What is being asked → Each line from the one containing "Step: Paste the" through the last line of the data below is to be written out verbatim, and nothing more.

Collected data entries
------------------------------------------------
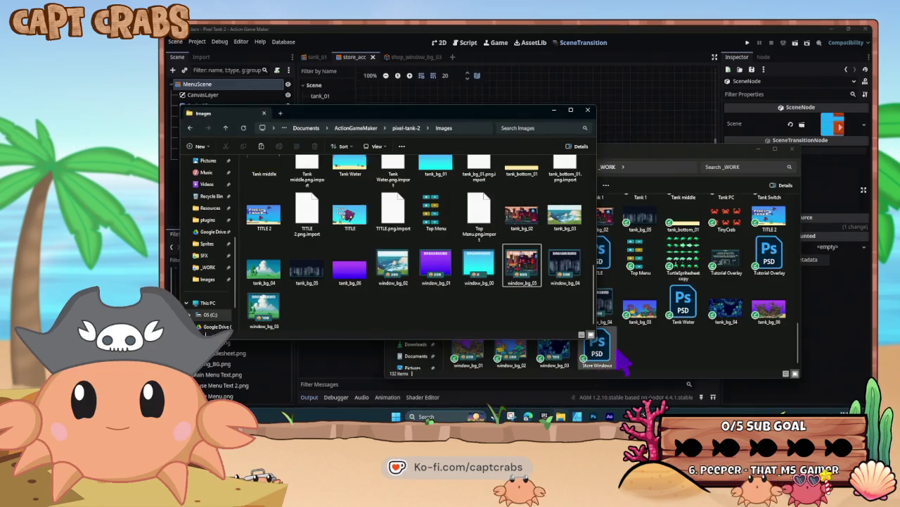
click(643, 311)
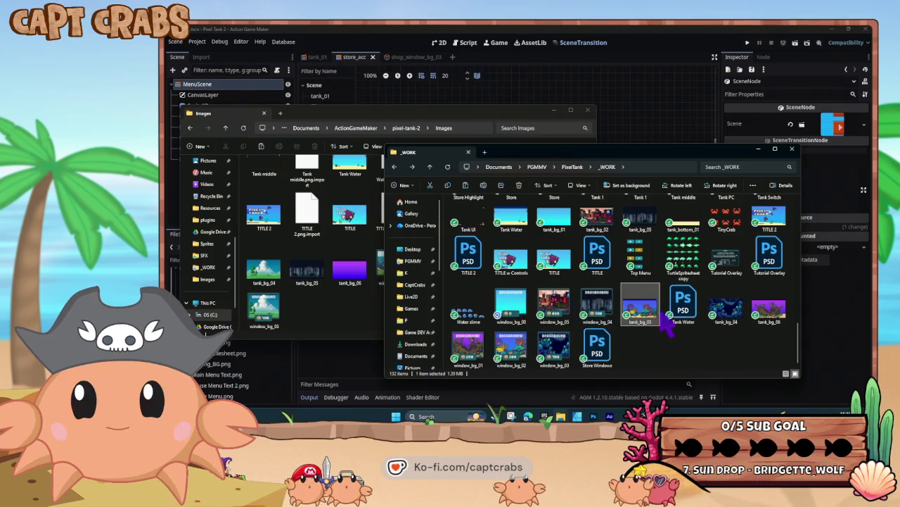
ctrl+click(774, 310)
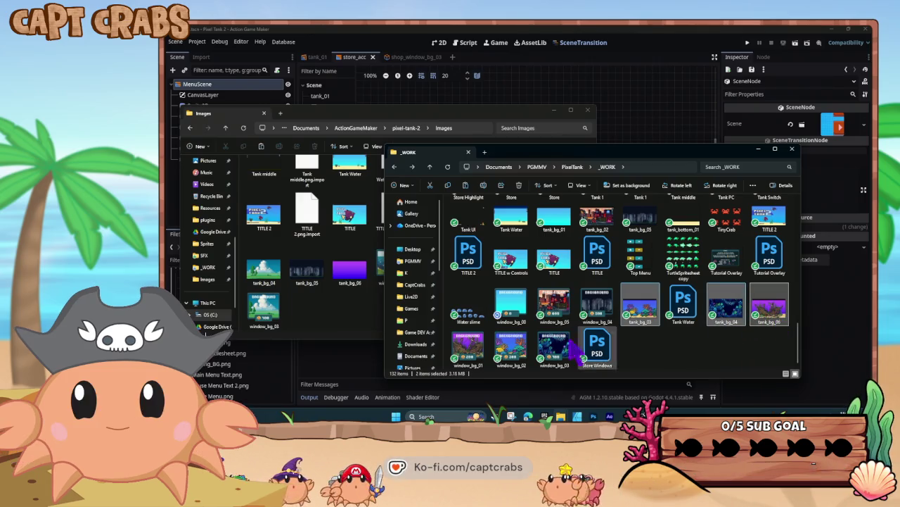
ctrl+click(556, 348)
ctrl+click(512, 348)
ctrl+click(469, 348)
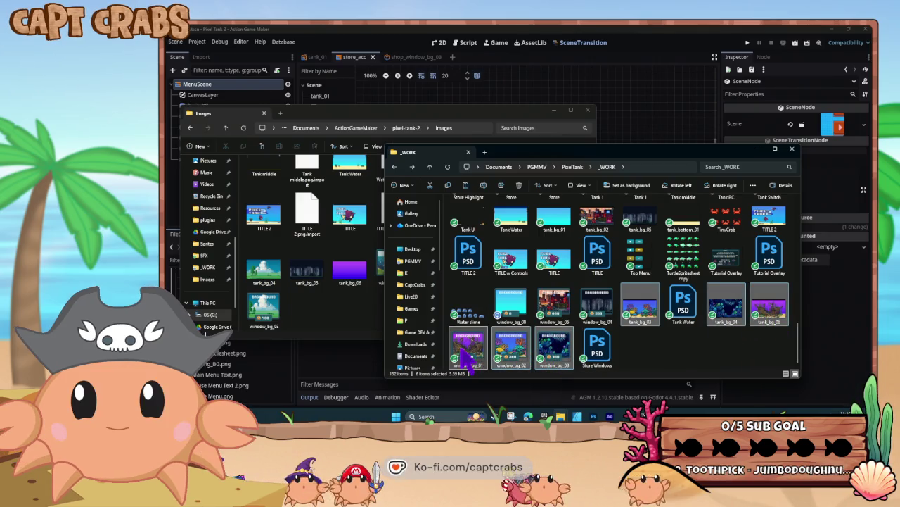
Step: Paste the six backgrounds into pixel-tank-2/Images, replacing existing files, and run the game with F5
click(295, 327)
------------------------------------------------
Output for this task →
Step: Paste the six backgrounds into pixel-tank-2/Images, replacing existing files, and run the game with F5
click(295, 327)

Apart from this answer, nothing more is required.